Automated Model Training Pipeline v2.0

About the project:

In the original project scenario, our data scientists had to undertake a laborious and time-consuming multi-step process before they could commence actual model training. Firstly, they needed to create features from relatively large data sets for specific time windows. Our supportive engineering team helped to implement a process to manage this task utilizing EMR on EKS. Once the features were prepared, the data scientists then needed to train various models and select the optimal one for deployment. Upon experimentation, I noticed that certain model architectures consistently performed well with our data and seemed to generalize well across different scenarios, so I constructed some "champion" model architectures using deductive reasoning. Recognizing the tediousness and inefficiency of the existing process, I decided to introduce automation into the system to streamline it. Although there is no frontend at the time, the provided logs illustrate the operations of the service. The automated service triggers the data/feature creation process.

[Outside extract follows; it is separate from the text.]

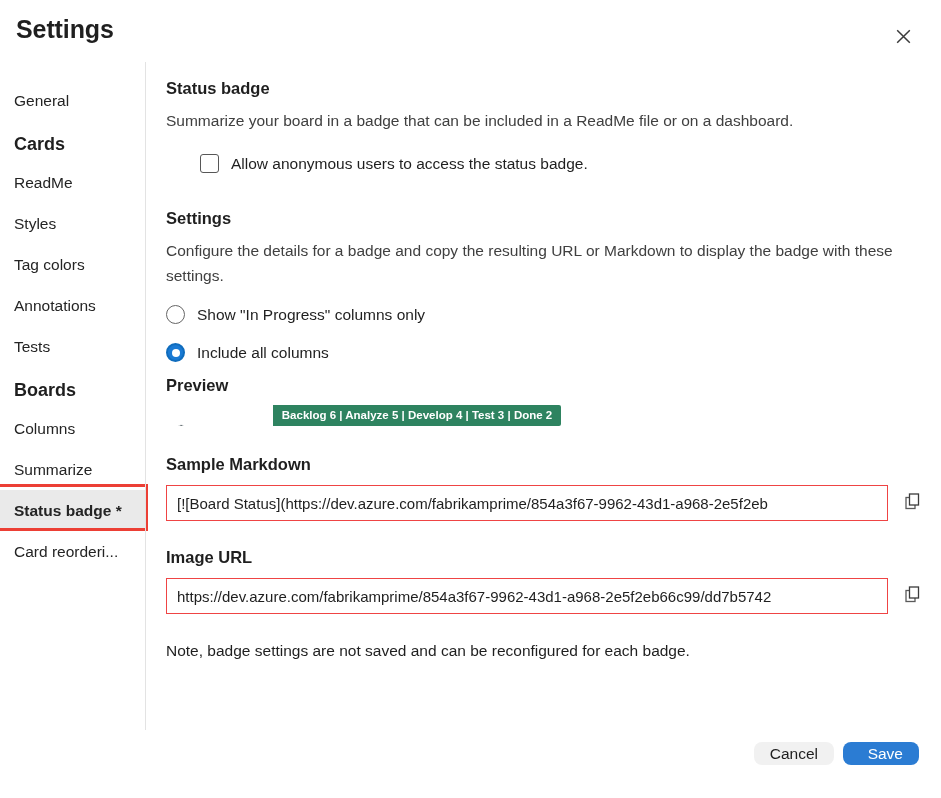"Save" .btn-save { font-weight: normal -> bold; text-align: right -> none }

Once the Metaflow DAG completes and the data has been prepared, the experiment is automatically initiated in MLFlow. This process triggers multiple model training runs, each with distinct model configurations based on the successful architectures I'd identified earlier. The result is a significantly accelerated process, with candidate models available for review and deployment within hours instead of days or weeks. This automation will greatly improve our productivity and efficiency in training and deploying machine learning models.


Technology used:

Python, Kubernetes API, MLflow, MetaFlow, AWS, S3